Llama 3.1 8B Instruct - Single GPU

The Meta-Llama-3.1-8B-Instruct model is a 8 billion parameter, multilingual, instruction-tuned language model developed by Meta, optimized for dialogue use cases and supporting languages such as English, German, French, and more.

Model ID: meta-llama/Meta-Llama-3.1-8B-Instruct

Supported Language(s): en, de, fr, it, pt, hi, es, th

License: Llama3.1

Modality: text

Hardware Support

GPU Model Number of accelerators Max Input Tokens Max New Tokens
NVIDIA H100 1 80030 80062
NVIDIA H100 2 81058 81090
NVIDIA H100 4 86608 86640
NVIDIA H100 8 98580 98612

Software Included

Package Version License
Meta Llama 3.1-8B-Instruct-1x Llama

Creating an App using the Control Panel

Click the Deploy to DigitalOcean button to create a Droplet based on this 1-Click App. If you aren’t logged in, this link will prompt you to log in with your DigitalOcean account.

Deploy to DO

Creating an App using the API

In addition to creating a Droplet from the Llama 3.1 8B Instruct - Single GPU 1-Click App using the control panel, you can also use the DigitalOcean API. As an example, to create a 4GB Llama 3.1 8B Instruct - Single GPU Droplet in the SFO2 region, you can use the following curl command. You need to either save your API access token) to an environment variable or substitute it in the command below.

curl -X POST -H 'Content-Type: application/json' \
         -H 'Authorization: Bearer '$TOKEN'' -d \
        '{"name":"choose_a_name","region":"sfo2","size":"s-2vcpu-4gb","image": "digitaloceanai-metallamallama31"}' \
        "https://api.digitalocean.com/v2/droplets"

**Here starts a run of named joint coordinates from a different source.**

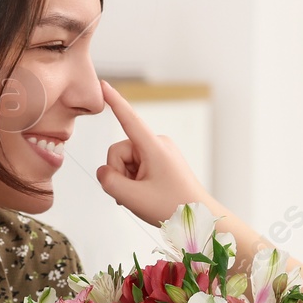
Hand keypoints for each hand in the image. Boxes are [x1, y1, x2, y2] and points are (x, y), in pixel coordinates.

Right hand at [95, 80, 215, 226]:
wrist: (200, 218)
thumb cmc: (174, 207)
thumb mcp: (133, 198)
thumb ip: (109, 182)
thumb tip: (103, 172)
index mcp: (154, 147)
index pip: (128, 119)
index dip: (113, 101)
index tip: (103, 85)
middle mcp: (158, 144)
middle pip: (119, 151)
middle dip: (119, 173)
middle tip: (132, 194)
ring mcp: (160, 152)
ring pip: (126, 161)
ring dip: (127, 180)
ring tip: (142, 196)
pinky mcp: (161, 161)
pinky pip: (136, 166)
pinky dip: (134, 181)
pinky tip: (144, 194)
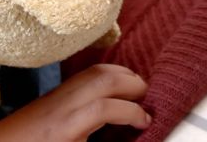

Getting Started After Deploying Llama 3.1 8B Instruct - Single GPU

Quickly Get Started With Your 1-Click Models

  1. Access the Droplet Console:

    • Navigate to the GPU Droplets page.
    • Locate your newly created 1-Click Model Droplet and click on its name.
    • At the top of your screen select and launch the Web Console. It will open in a new window.
  1. Login via SSH:
  • If you selected an SSH key during droplet creation, follow these steps:- Open your preferred SSH client (e.g., PuTTY, Terminal).
  • Use the droplet’s public IP address to log in as root:
ssh root@your_droplet_public_IP
+ Ensure your SSH key is added to the SSH agent, or specify the key file directly:
ssh -i /path/to/your/private_key root@your_droplet_public_IP
+ Once connected, you will be logged in as the root user without needing a password.
  1. Check the Message of the Day (MOTD) for Access Token:

    • Upon successful login via console or SSH, the Message of the Day (MOTD) will be displayed.
    • This message includes important information such as the bearer token. Take note of this token as you’ll need it to use the inference API for your model.

Troubleshooting

  1. Please note that the models require a couple of minutes to load, as the docker containers is started for the respective model. During this process any API calls to the model will timeout.
  2. To ensure that Caddy is working, run:
sudo systemctl status caddy

Usage Examples

Using cURL

You can make a local API call using this cURL command:

curl -X 'POST' \
  'http://<your_droplet_ip>/v1/chat/completions' \
  -H 'accept: application/json' \
  -H 'Content-Type: application/json' \
  -H 'Authorization: Bearer '<your_token_here>'' \
  -d '{
    "model": "<model_name>",
    "messages": [{"role":"user", "content":"What is Deep Learning?"}],
    "max_tokens": 64,
    "stream": false
}'

Using Python with huggingface_hub

from huggingface_hub import InferenceClient

client = InferenceClient(
    base_url="http://0.0.0.0:8080/v1",
    api_key="-",
)

output = client.chat.completions.create(
    model="meta-llama/Meta-Llama-3.1-8B-Instruct",
    messages=[
        {"role": "user", "content": "Count to 10"},
    ],
    stream=True,
    max_tokens=1024,
)

for chunk in output:
    print(chunk.choices[0].delta.content, end="")

Using Python with OpenAI library

from openai import OpenAI

client = OpenAI(
    api_key="-",
    base_url="http://0.0.0.0:8080/v1"
)
response = client.chat.completions.create(
    model="meta-llama/Meta-Llama-3.1-8B-Instruct",
    messages=[
        {"role": "user", "content": "What is deep learning?"},
    ],
    stream=True,
    max_tokens=64,
)

# Iterate and print stream
for message in response:
    print(message.choices[0].delta.content, end="")

This works with every OpenAI client including JavaScript.